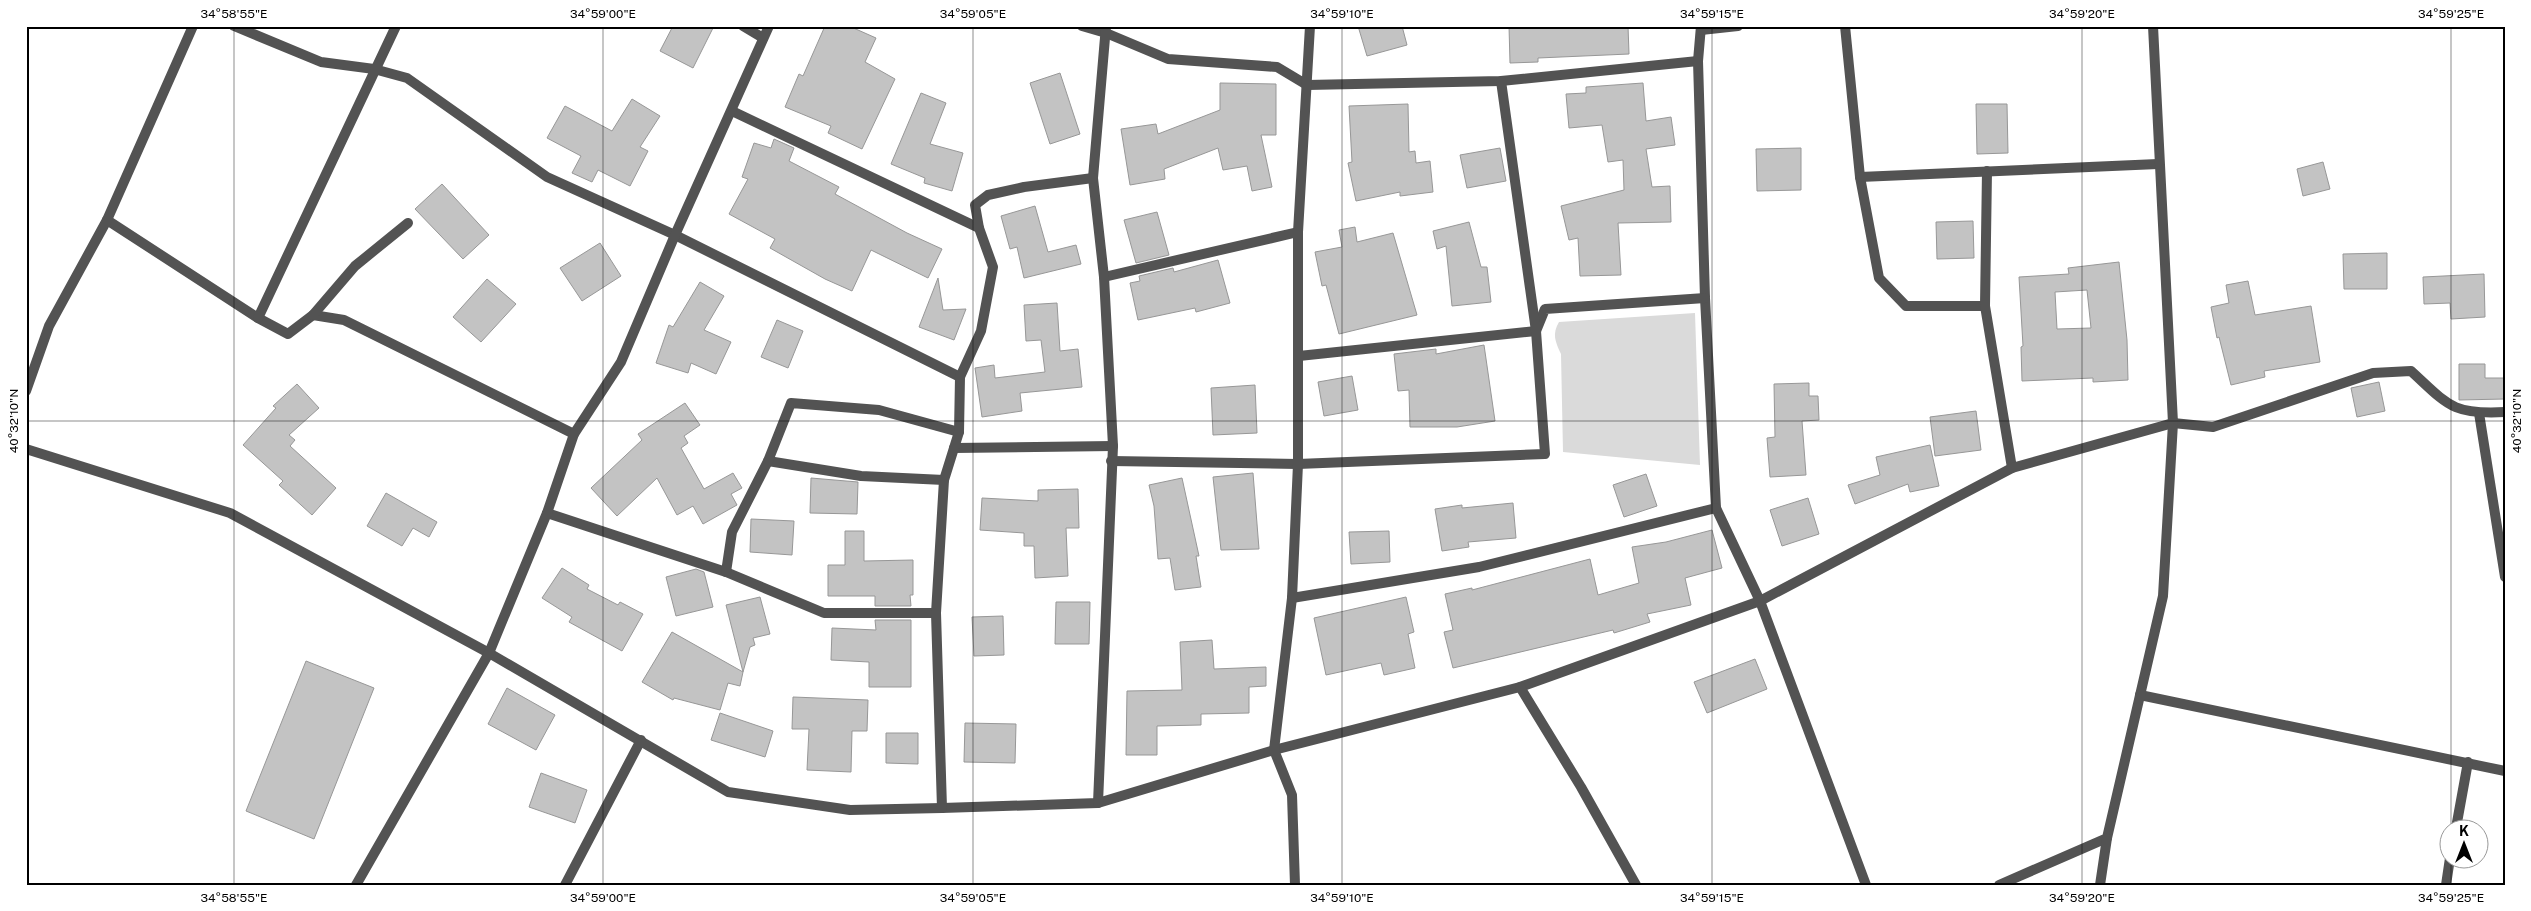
<svg xmlns="http://www.w3.org/2000/svg" width="2531" height="911" viewBox="0 0 2531 911" font-family="'Public Sans',sans-serif">
  <rect width="100%" height="100%" fill="#fff"/>
  <path fill="#dadada" d="M 1695,313 L 1700,465 L 1563,452 L 1561,354 C 1555,341 1552,334 1559,322 Z"/>
  <g fill="#c3c3c3" stroke="#979797" fill-rule="evenodd">
    <polygon points="673,26 714,26 693,68 660,51"/>
    <polygon points="825,26 849,26 876,38 865,62 895,79 862,149 828,133 831,126 785,107 799,74 803,76"/>
    <polygon points="1358,26 1402,26 1407,45 1367,56"/>
    <polygon points="1509,26 1628,26 1629,54 1538,58 1538,62 1510,63"/>
    <polygon points="1060,73 1080,134 1050,144 1030,83"/>
    <polygon points="1220,83 1276,84 1276,135 1261,135 1272,187 1252,191 1247,166 1223,170 1218,148 1164,169 1165,179 1130,185 1121,129 1156,124 1158,134 1220,110"/>
    <polygon points="1643,83 1646,121 1671,117 1675,145 1646,149 1652,187 1670,186 1671,222 1618,223 1621,275 1580,276 1578,238 1569,240 1561,206 1624,190 1623,160 1608,162 1602,125 1569,128 1566,94 1586,93 1586,87"/>
    <polygon points="921,93 946,103 930,144 963,153 952,191 924,183 925,178 891,164"/>
    <polygon points="632,99 660,116 640,147 648,151 630,186 598,170 592,182 572,173 581,156 547,138 565,106 612,131"/>
    <polygon points="1408,104 1409,152 1415,151 1416,163 1430,161 1433,192 1400,196 1400,192 1356,201 1348,163 1352,162 1349,106"/>
    <polygon points="1976,104 2007,104 2008,153 1977,154"/>
    <polygon points="774,139 794,148 789,161 839,187 835,194 907,233 942,249 928,278 871,250 852,291 825,279 770,248 775,239 729,214 748,179 742,177 754,143 771,148"/>
    <polygon points="1500,148 1506,181 1467,188 1460,155"/>
    <polygon points="1801,148 1801,190 1757,191 1756,149"/>
    <polygon points="2323,162 2330,189 2303,196 2297,169"/>
    <polygon points="442,184 489,235 463,259 415,209"/>
    <polygon points="1035,206 1048,252 1076,245 1081,264 1024,278 1017,247 1010,249 1001,216"/>
    <polygon points="1157,212 1169,255 1136,263 1124,220"/>
    <polygon points="1973,221 1974,258 1937,259 1936,222"/>
    <polygon points="1469,222 1481,267 1487,267 1491,302 1452,306 1446,246 1437,249 1433,231"/>
    <polygon points="1355,227 1357,242 1393,233 1417,315 1339,334 1326,285 1322,286 1315,252 1342,247 1339,230"/>
    <polygon points="600,243 621,276 582,301 560,268"/>
    <polygon points="2387,253 2387,289 2344,289 2343,254"/>
    <polygon points="1218,260 1230,303 1196,312 1195,308 1138,320 1130,283 1140,281 1139,276 1173,268 1174,272"/>
    <path d="M 2119,262 L 2127,340 L 2128,380 L 2093,382 L 2093,378 L 2022,381 L 2021,347 L 2023,346 L 2019,277 L 2069,274 L 2068,268 ZM 2087,290 L 2091,328 L 2057,329 L 2055,292 Z"/>
    <polygon points="2484,274 2485,317 2451,319 2450,303 2424,304 2423,277"/>
    <polygon points="938,278 943,310 966,309 954,340 919,327"/>
    <polygon points="487,279 516,304 481,342 453,317"/>
    <polygon points="2248,281 2255,315 2311,306 2320,362 2264,371 2265,377 2231,385 2219,337 2217,338 2211,307 2229,303 2226,285"/>
    <polygon points="700,282 724,296 704,330 731,342 716,374 691,363 688,373 656,363 669,325 673,327"/>
    <polygon points="1057,303 1060,351 1078,349 1082,387 1020,393 1022,411 982,417 975,368 994,365 995,378 1045,372 1041,340 1026,341 1024,305"/>
    <polygon points="777,320 803,331 788,368 761,357"/>
    <polygon points="1484,345 1495,421 1457,427 1410,427 1409,390 1398,391 1394,354 1436,349 1436,354"/>
    <polygon points="2459,364 2485,364 2485,378 2505,378 2505,399 2459,400"/>
    <polygon points="1352,376 1358,410 1324,416 1318,382"/>
    <polygon points="2379,382 2385,411 2357,417 2351,388"/>
    <polygon points="1809,383 1809,396 1818,396 1819,420 1802,421 1806,475 1770,477 1767,438 1775,437 1774,384"/>
    <polygon points="297,384 319,408 289,435 295,440 290,446 336,488 312,515 279,485 283,481 243,445 276,408 273,406"/>
    <polygon points="1255,385 1257,433 1213,435 1211,388"/>
    <polygon points="685,403 700,425 684,436 688,443 681,448 704,489 733,473 742,488 731,494 737,505 703,524 693,506 677,515 657,478 617,516 591,488 642,440 638,434"/>
    <polygon points="1976,411 1981,450 1935,456 1930,417"/>
    <polygon points="1930,445 1939,486 1910,492 1908,484 1855,504 1848,485 1880,475 1876,457"/>
    <polygon points="1253,473 1259,549 1221,550 1213,477"/>
    <polygon points="1646,474 1657,506 1624,517 1613,485"/>
    <polygon points="811,478 858,482 857,514 810,513"/>
    <polygon points="1182,478 1199,556 1196,556 1201,587 1175,590 1170,558 1158,559 1154,506 1149,485"/>
    <polygon points="1078,489 1079,528 1066,528 1068,576 1035,578 1034,546 1024,546 1024,533 980,530 982,498 1038,501 1038,490"/>
    <polygon points="386,493 437,522 429,537 413,528 402,546 367,526"/>
    <polygon points="1808,498 1819,534 1782,546 1770,510"/>
    <polygon points="1513,503 1516,538 1468,542 1469,547 1442,551 1435,509 1462,505 1462,508"/>
    <polygon points="751,519 794,521 792,555 750,552"/>
    <polygon points="1712,530 1722,568 1685,578 1691,605 1647,614 1650,622 1614,633 1613,630 1453,668 1444,632 1453,630 1445,594 1472,588 1472,590 1590,559 1598,595 1639,583 1632,547 1666,542"/>
    <polygon points="845,531 864,531 864,561 913,560 913,595 910,595 911,606 875,606 875,596 828,596 828,565 845,565"/>
    <polygon points="1389,531 1390,562 1351,564 1349,532"/>
    <polygon points="562,568 589,585 587,589 618,605 620,602 643,614 622,651 569,622 572,617 542,598"/>
    <polygon points="696,569 704,572 713,607 676,616 666,577"/>
    <polygon points="760,597 770,634 753,638 755,645 750,647 743,672 726,605"/>
    <polygon points="1406,597 1414,632 1408,634 1415,668 1384,675 1381,663 1326,675 1314,618"/>
    <polygon points="1056,602 1090,602 1089,644 1055,644"/>
    <polygon points="1003,616 1004,655 974,656 972,617"/>
    <polygon points="875,620 911,620 911,687 869,687 869,662 831,660 832,628 876,630"/>
    <polygon points="672,632 743,672 740,686 728,683 720,710 674,698 673,700 642,682"/>
    <polygon points="1212,640 1214,669 1266,667 1266,686 1249,687 1249,713 1201,714 1201,725 1157,726 1157,755 1126,755 1127,691 1182,690 1180,642"/>
    <polygon points="1755,659 1767,689 1707,713 1694,682"/>
    <polygon points="306,661 374,688 314,839 246,811"/>
    <polygon points="507,688 555,715 536,750 488,724"/>
    <polygon points="793,697 868,700 867,731 852,731 851,772 807,770 809,729 792,729"/>
    <polygon points="720,713 773,731 765,757 711,740"/>
    <polygon points="965,723 1016,724 1015,763 964,762"/>
    <polygon points="886,733 918,733 918,764 886,763"/>
    <polygon points="541,773 587,790 575,823 529,807"/>
  </g>
  <g fill="none" stroke-linecap="round" stroke-linejoin="round">
    <g stroke="#535353" stroke-width="10">
      <polyline points="234,26 321,62 374,69 407,78 547,177 675,235 960,377"/>
      <polyline points="743,26 763,38"/>
      <polyline points="1082,26 1106,33 1168,59 1277,67 1307,85 1501,81 1698,61"/>
      <polyline points="1701,26 1698,61 1705,298 1716,508 1760,601 1866,885"/>
      <polyline points="1845,26 1860,177 1879,278 1906,306 1985,306"/>
      <polyline points="1701,30 1738,26"/>
      <polyline points="732,111 979,228"/>
      <polyline points="1987,171 1985,306 2012,468"/>
      <polyline points="1860,177 2158,164"/>
      <polyline points="107,220 258,318 288,334 313,315 344,320 574,434"/>
      <polyline points="1104,277 1298,232"/>
      <polyline points="313,315 355,266 408,223"/>
      <polyline points="258,318 396,26"/>
      <polyline points="1299,356 1536,331 1545,309 1705,298"/>
      <polyline points="26,391 49,326 107,220 193,26"/>
      <polyline points="2479,413 2505,577"/>
      <polyline points="954,448 1113,446"/>
      <path d="M 26,449 L 230,513 L 489,653 L 728,792 L 850,810 L 942,808 L 1098,803 L 1274,750 L 1520,687 L 1760,601 L 2012,468 L 2173,423 L 2213,427 L 2373,373 L 2411,371 C 2448,405 2452,415 2505,412"/>
      <polyline points="768,461 861,476 944,480"/>
      <polyline points="1111,461 1298,464 1545,454 1536,331 1501,81"/>
      <polyline points="547,513 726,572 824,613 936,613"/>
      <polyline points="726,572 732,532 768,461 791,403 879,410 959,432"/>
      <polyline points="1292,598 1479,567 1716,508"/>
      <polyline points="1520,687 1581,787 1636,885"/>
      <polyline points="2140,695 2505,771"/>
      <polyline points="1098,803 1113,446 1104,277 1093,178 1106,26"/>
      <polyline points="942,808 936,613 944,480 959,432 960,377 981,331 993,267 979,228 975,205 988,195 1024,187 1093,178"/>
      <polyline points="2456,828 2468,762"/>
      <polyline points="356,885 489,653 547,513 574,434 621,362 675,235 769,26"/>
      <polyline points="565,885 641,740"/>
      <polyline points="1295,885 1292,795 1274,750 1292,598 1298,464 1298,232 1310,26"/>
      <polyline points="1999,885 2107,838 2163,596 2173,423 2153,26"/>
      <polyline points="2100,885 2107,838"/>
      <polyline points="2446,885 2450,858"/>
    </g>
  </g>
  <path fill="none" stroke="#000" stroke-width="1" stroke-opacity="0.45" d="M 234,26 L 234,885M 603,26 L 603,885M 973,26 L 973,885M 1342,26 L 1342,885M 1712,26 L 1712,885M 2082,26 L 2082,885M 2451,26 L 2451,828M 26,421 L 2505,421M 2451,858 L 2451,885"/>
  <rect width="2531" height="911" fill="none" stroke="#ffffff" stroke-width="55"/>
  <g transform="translate(2464 844)"><circle r="24" fill="#ffffff" stroke="#999999"/>
  <path d="M0-4L9 19L0 12L-9 19Z" fill="#000000"/>
  <text y="-8" font-size="14" font-weight="bold" text-anchor="middle" fill="#000000">K</text>
  </g>
  <rect x="28" y="28" width="2476" height="856" fill="none" stroke="#000" stroke-width="2"/>
  <g font-size="12" text-anchor="middle" fill="#000">
    <text x="234" y="18">34°58'55"E</text>
    <text x="603" y="18">34°59'00"E</text>
    <text x="973" y="18">34°59'05"E</text>
    <text x="1342" y="18">34°59'10"E</text>
    <text x="1712" y="18">34°59'15"E</text>
    <text x="2082" y="18">34°59'20"E</text>
    <text x="2451" y="18">34°59'25"E</text>
    <text transform="translate(14 421) rotate(-90)" y="4">40°32'10"N</text>
    <text transform="translate(2517 421) rotate(-90)" y="4">40°32'10"N</text>
    <text x="234" y="902">34°58'55"E</text>
    <text x="603" y="902">34°59'00"E</text>
    <text x="973" y="902">34°59'05"E</text>
    <text x="1342" y="902">34°59'10"E</text>
    <text x="1712" y="902">34°59'15"E</text>
    <text x="2082" y="902">34°59'20"E</text>
    <text x="2451" y="902">34°59'25"E</text>
  </g>
</svg>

□ □ □ □ □

— What the exercise asks —
Every line in the entries that contains the word "transform" should be counted, and the total stated alone.

— Answer to this exercise —
3